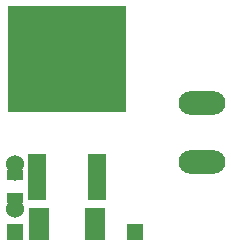
<source format=gts>
G04 (created by PCBNEW (2013-07-07 BZR 4022)-stable) date 28/12/2014 00:49:19*
%MOIN*%
G04 Gerber Fmt 3.4, Leading zero omitted, Abs format*
%FSLAX34Y34*%
G01*
G70*
G90*
G04 APERTURE LIST*
%ADD10C,0.00590551*%
%ADD11R,0.008X0.06*%
%ADD12R,0.055X0.035*%
%ADD13C,0.06*%
%ADD14O,0.156X0.078*%
%ADD15R,0.0709X0.1063*%
%ADD16R,0.055X0.055*%
%ADD17R,0.3937X0.3543*%
%ADD18R,0.059X0.1574*%
G04 APERTURE END LIST*
G54D10*
G54D11*
X81250Y-67000D03*
G54D12*
X81250Y-67875D03*
X81250Y-67125D03*
G54D13*
X81250Y-66750D03*
X81250Y-68250D03*
G54D11*
X81250Y-68000D03*
G54D14*
X87500Y-64710D03*
X87500Y-66680D03*
G54D15*
X82055Y-68750D03*
X83945Y-68750D03*
G54D16*
X85250Y-69000D03*
X81250Y-69000D03*
G54D17*
X83000Y-63250D03*
G54D18*
X82016Y-67187D03*
X83984Y-67187D03*
M02*

</source>
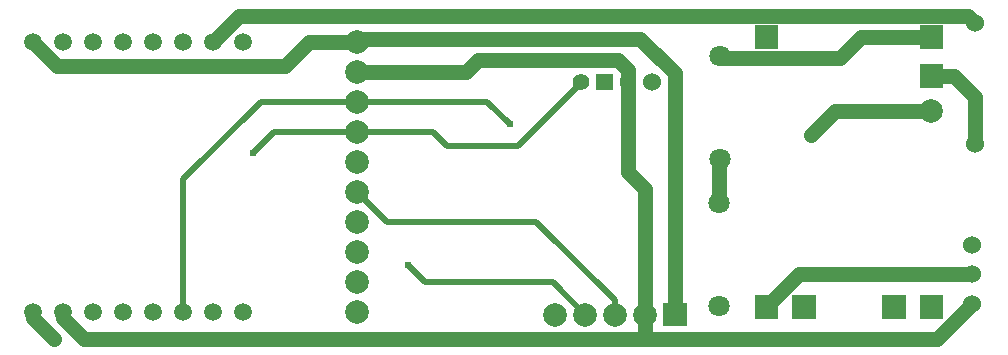
<source format=gtl>
G04 Layer: TopLayer*
G04 EasyEDA Pro v1.7.27, 2022-07-12 11:29:45*
G04 Gerber Generator version 0.3*
G04 Scale: 100 percent, Rotated: No, Reflected: No*
G04 Dimensions in millimeters*
G04 Leading zeros omitted, absolute positions, 3 integers and 3 decimals*
%FSLAX33Y33*%
%MOMM*%
%ADD10C,1.799996*%
%ADD11C,1.524*%
%ADD12C,1.399997*%
%ADD13C,1.507998*%
%ADD14C,2.000001*%
%ADD15C,0.6096*%
%ADD16C,1.27*%
%ADD17C,0.499999*%
G75*


G04 Pad Start*
G54D10*
G01X67183Y25052D03*
G01X67183Y16352D03*
G01X67146Y3929D03*
G01X67146Y12629D03*
G54D11*
G01X88773Y17583D03*
G01X88773Y27883D03*
G01X61420Y22860D03*
G54D12*
G01X59420Y22860D03*
G36*
G01X58120Y22160D02*
G01X58120Y23560D01*
G01X56720D01*
G01Y22160D01*
G01X58120D01*
G37*
G01X55420Y22860D03*
G54D11*
G01X88519Y9104D03*
G01X88519Y6604D03*
G01X88519Y4104D03*
G54D13*
G01X21717Y26289D03*
G01X24257Y26289D03*
G01X26797Y26289D03*
G01X9017Y26289D03*
G01X11557Y26289D03*
G01X14097Y26289D03*
G01X16637Y26289D03*
G01X19177Y26289D03*
G01X9017Y3429D03*
G01X11557Y3429D03*
G01X14097Y3429D03*
G01X16637Y3429D03*
G01X19177Y3429D03*
G01X21717Y3429D03*
G01X24257Y3429D03*
G01X26797Y3429D03*
G36*
G01X70120Y27670D02*
G01X70120Y25670D01*
G01X72120D01*
G01Y27670D01*
G01X70120D01*
G37*
G36*
G01X70120Y4810D02*
G01X70120Y2810D01*
G01X72120D01*
G01Y4810D01*
G01X70120D01*
G37*
G36*
G01X84090Y4810D02*
G01X84090Y2810D01*
G01X86090D01*
G01Y4810D01*
G01X84090D01*
G37*
G36*
G01X84090Y27670D02*
G01X84090Y25670D01*
G01X86090D01*
G01Y27670D01*
G01X84090D01*
G37*
G36*
G01X80915Y4810D02*
G01X80915Y2810D01*
G01X82915D01*
G01Y4810D01*
G01X80915D01*
G37*
G36*
G01X73295Y4810D02*
G01X73295Y2810D01*
G01X75295D01*
G01Y4810D01*
G01X73295D01*
G37*
G54D14*
G01X36449Y26289D03*
G01X36449Y23749D03*
G01X36449Y21209D03*
G01X36449Y18669D03*
G01X36449Y16129D03*
G01X36449Y13589D03*
G01X36449Y11049D03*
G01X36449Y8509D03*
G01X36449Y5969D03*
G01X36449Y3429D03*
G01X53213Y3175D03*
G01X55753Y3175D03*
G01X58293Y3175D03*
G01X60833Y3175D03*
G36*
G01X62373Y4175D02*
G01X62373Y2175D01*
G01X64373D01*
G01Y4175D01*
G01X62373D01*
G37*
G36*
G01X84090Y22368D02*
G01X86090Y22368D01*
G01Y24368D01*
G01X84090D01*
G01Y22368D01*
G37*
G01X85090Y20447D03*
G04 Pad End*

G04 Via Start*
G54D15*
G01X49403Y19304D03*
G01X57404Y26543D03*
G01X10795Y1143D03*
G01X40804Y7345D03*
G01X27686Y16891D03*
G01X74930Y18415D03*
G04 Via End*

G04 Track Start*
G54D16*
G01X45676Y23749D02*
G01X36449Y23749D01*
G01X60833Y1100D02*
G01X60833Y3175D01*
G54D17*
G01X21717Y3429D02*
G01X21717Y14634D01*
G54D16*
G01X67183Y16352D02*
G01X67146Y16315D01*
G01Y12629D01*
G01X79096Y26670D02*
G01X85090Y26670D01*
G01X88519Y6604D02*
G01X73914Y6604D01*
G01X71120Y3810D01*
G54D17*
G01X58293Y4410D02*
G01X58293Y3175D01*
G01X40804Y7345D02*
G01X42230Y5918D01*
G01X53010D01*
G01X55753Y3175D01*
G01X55420Y22860D02*
G01X55420Y22811D01*
G01X50090Y17481D01*
G01X44055D01*
G01X42866Y18669D01*
G01X36449D01*
G01X27686Y16891D02*
G01X29464Y18669D01*
G01X36449D01*
G54D16*
G01X88773Y27883D02*
G01X88199Y28457D01*
G01X26425D01*
G01X24257Y26289D01*
G01X45676Y23749D02*
G01X46692Y24765D01*
G01X58547D01*
G01X59420Y23892D01*
G01Y22860D01*
G01X9017Y26289D02*
G01X11049Y24257D01*
G01X30345D01*
G01X67183Y25052D02*
G01X67353Y24883D01*
G01X77309D01*
G01X79096Y26670D01*
G01X63373Y23622D02*
G01X63373Y3175D01*
G01X59420Y15256D02*
G01X59420Y22860D01*
G01X60833Y13843D02*
G01X59420Y15256D01*
G01X60833Y13843D02*
G01X60833Y3175D01*
G54D17*
G01X21717Y14634D02*
G01X28292Y21209D01*
G01X36449D01*
G54D16*
G01X74930Y18415D02*
G01X76962Y20447D01*
G01X85090D01*
G01X85090Y23368D02*
G01X86995Y23368D01*
G01X88773Y21590D01*
G01Y17583D01*
G01X10795Y1143D02*
G01X9017Y2921D01*
G01Y3429D01*
G01X11557Y3429D02*
G01X11557Y2921D01*
G01X13378Y1100D01*
G01X60833D01*
G54D17*
G01X36449Y13589D02*
G01X38989Y11049D01*
G01X51654D01*
G01X58293Y4410D01*
G54D16*
G01X36449Y26289D02*
G01X32377Y26289D01*
G01X30345Y24257D01*
G54D17*
G01X49403Y19304D02*
G01X47498Y21209D01*
G01X36449D01*
G54D16*
G01X57404Y26543D02*
G01X36703Y26543D01*
G01X36449Y26289D01*
G01X57404Y26543D02*
G01X60452Y26543D01*
G01X63373Y23622D01*
G01X60833Y1100D02*
G01X85555Y1100D01*
G01X88519Y4064D01*
G01Y4104D01*
G04 Track End*

M02*

</source>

......

Task instructions :: Pictures stay out; everything else in the listing above is to be repeated exactly.

Task response ::
<source format=gts>
G04 (created by PCBNEW (2013-07-07 BZR 4022)-stable) date 28/12/2014 00:49:19*
%MOIN*%
G04 Gerber Fmt 3.4, Leading zero omitted, Abs format*
%FSLAX34Y34*%
G01*
G70*
G90*
G04 APERTURE LIST*
%ADD10C,0.00590551*%
%ADD11R,0.008X0.06*%
%ADD12R,0.055X0.035*%
%ADD13C,0.06*%
%ADD14O,0.156X0.078*%
%ADD15R,0.0709X0.1063*%
%ADD16R,0.055X0.055*%
%ADD17R,0.3937X0.3543*%
%ADD18R,0.059X0.1574*%
G04 APERTURE END LIST*
G54D10*
G54D11*
X81250Y-67000D03*
G54D12*
X81250Y-67875D03*
X81250Y-67125D03*
G54D13*
X81250Y-66750D03*
X81250Y-68250D03*
G54D11*
X81250Y-68000D03*
G54D14*
X87500Y-64710D03*
X87500Y-66680D03*
G54D15*
X82055Y-68750D03*
X83945Y-68750D03*
G54D16*
X85250Y-69000D03*
X81250Y-69000D03*
G54D17*
X83000Y-63250D03*
G54D18*
X82016Y-67187D03*
X83984Y-67187D03*
M02*

</source>
<source format=gtl>
G04 Layer: TopLayer*
G04 EasyEDA Pro v1.7.27, 2022-07-12 11:29:45*
G04 Gerber Generator version 0.3*
G04 Scale: 100 percent, Rotated: No, Reflected: No*
G04 Dimensions in millimeters*
G04 Leading zeros omitted, absolute positions, 3 integers and 3 decimals*
%FSLAX33Y33*%
%MOMM*%
%ADD10C,1.799996*%
%ADD11C,1.524*%
%ADD12C,1.399997*%
%ADD13C,1.507998*%
%ADD14C,2.000001*%
%ADD15C,0.6096*%
%ADD16C,1.27*%
%ADD17C,0.499999*%
G75*


G04 Pad Start*
G54D10*
G01X67183Y25052D03*
G01X67183Y16352D03*
G01X67146Y3929D03*
G01X67146Y12629D03*
G54D11*
G01X88773Y17583D03*
G01X88773Y27883D03*
G01X61420Y22860D03*
G54D12*
G01X59420Y22860D03*
G36*
G01X58120Y22160D02*
G01X58120Y23560D01*
G01X56720D01*
G01Y22160D01*
G01X58120D01*
G37*
G01X55420Y22860D03*
G54D11*
G01X88519Y9104D03*
G01X88519Y6604D03*
G01X88519Y4104D03*
G54D13*
G01X21717Y26289D03*
G01X24257Y26289D03*
G01X26797Y26289D03*
G01X9017Y26289D03*
G01X11557Y26289D03*
G01X14097Y26289D03*
G01X16637Y26289D03*
G01X19177Y26289D03*
G01X9017Y3429D03*
G01X11557Y3429D03*
G01X14097Y3429D03*
G01X16637Y3429D03*
G01X19177Y3429D03*
G01X21717Y3429D03*
G01X24257Y3429D03*
G01X26797Y3429D03*
G36*
G01X70120Y27670D02*
G01X70120Y25670D01*
G01X72120D01*
G01Y27670D01*
G01X70120D01*
G37*
G36*
G01X70120Y4810D02*
G01X70120Y2810D01*
G01X72120D01*
G01Y4810D01*
G01X70120D01*
G37*
G36*
G01X84090Y4810D02*
G01X84090Y2810D01*
G01X86090D01*
G01Y4810D01*
G01X84090D01*
G37*
G36*
G01X84090Y27670D02*
G01X84090Y25670D01*
G01X86090D01*
G01Y27670D01*
G01X84090D01*
G37*
G36*
G01X80915Y4810D02*
G01X80915Y2810D01*
G01X82915D01*
G01Y4810D01*
G01X80915D01*
G37*
G36*
G01X73295Y4810D02*
G01X73295Y2810D01*
G01X75295D01*
G01Y4810D01*
G01X73295D01*
G37*
G54D14*
G01X36449Y26289D03*
G01X36449Y23749D03*
G01X36449Y21209D03*
G01X36449Y18669D03*
G01X36449Y16129D03*
G01X36449Y13589D03*
G01X36449Y11049D03*
G01X36449Y8509D03*
G01X36449Y5969D03*
G01X36449Y3429D03*
G01X53213Y3175D03*
G01X55753Y3175D03*
G01X58293Y3175D03*
G01X60833Y3175D03*
G36*
G01X62373Y4175D02*
G01X62373Y2175D01*
G01X64373D01*
G01Y4175D01*
G01X62373D01*
G37*
G36*
G01X84090Y22368D02*
G01X86090Y22368D01*
G01Y24368D01*
G01X84090D01*
G01Y22368D01*
G37*
G01X85090Y20447D03*
G04 Pad End*

G04 Via Start*
G54D15*
G01X49403Y19304D03*
G01X57404Y26543D03*
G01X10795Y1143D03*
G01X40804Y7345D03*
G01X27686Y16891D03*
G01X74930Y18415D03*
G04 Via End*

G04 Track Start*
G54D16*
G01X45676Y23749D02*
G01X36449Y23749D01*
G01X60833Y1100D02*
G01X60833Y3175D01*
G54D17*
G01X21717Y3429D02*
G01X21717Y14634D01*
G54D16*
G01X67183Y16352D02*
G01X67146Y16315D01*
G01Y12629D01*
G01X79096Y26670D02*
G01X85090Y26670D01*
G01X88519Y6604D02*
G01X73914Y6604D01*
G01X71120Y3810D01*
G54D17*
G01X58293Y4410D02*
G01X58293Y3175D01*
G01X40804Y7345D02*
G01X42230Y5918D01*
G01X53010D01*
G01X55753Y3175D01*
G01X55420Y22860D02*
G01X55420Y22811D01*
G01X50090Y17481D01*
G01X44055D01*
G01X42866Y18669D01*
G01X36449D01*
G01X27686Y16891D02*
G01X29464Y18669D01*
G01X36449D01*
G54D16*
G01X88773Y27883D02*
G01X88199Y28457D01*
G01X26425D01*
G01X24257Y26289D01*
G01X45676Y23749D02*
G01X46692Y24765D01*
G01X58547D01*
G01X59420Y23892D01*
G01Y22860D01*
G01X9017Y26289D02*
G01X11049Y24257D01*
G01X30345D01*
G01X67183Y25052D02*
G01X67353Y24883D01*
G01X77309D01*
G01X79096Y26670D01*
G01X63373Y23622D02*
G01X63373Y3175D01*
G01X59420Y15256D02*
G01X59420Y22860D01*
G01X60833Y13843D02*
G01X59420Y15256D01*
G01X60833Y13843D02*
G01X60833Y3175D01*
G54D17*
G01X21717Y14634D02*
G01X28292Y21209D01*
G01X36449D01*
G54D16*
G01X74930Y18415D02*
G01X76962Y20447D01*
G01X85090D01*
G01X85090Y23368D02*
G01X86995Y23368D01*
G01X88773Y21590D01*
G01Y17583D01*
G01X10795Y1143D02*
G01X9017Y2921D01*
G01Y3429D01*
G01X11557Y3429D02*
G01X11557Y2921D01*
G01X13378Y1100D01*
G01X60833D01*
G54D17*
G01X36449Y13589D02*
G01X38989Y11049D01*
G01X51654D01*
G01X58293Y4410D01*
G54D16*
G01X36449Y26289D02*
G01X32377Y26289D01*
G01X30345Y24257D01*
G54D17*
G01X49403Y19304D02*
G01X47498Y21209D01*
G01X36449D01*
G54D16*
G01X57404Y26543D02*
G01X36703Y26543D01*
G01X36449Y26289D01*
G01X57404Y26543D02*
G01X60452Y26543D01*
G01X63373Y23622D01*
G01X60833Y1100D02*
G01X85555Y1100D01*
G01X88519Y4064D01*
G01Y4104D01*
G04 Track End*

M02*

</source>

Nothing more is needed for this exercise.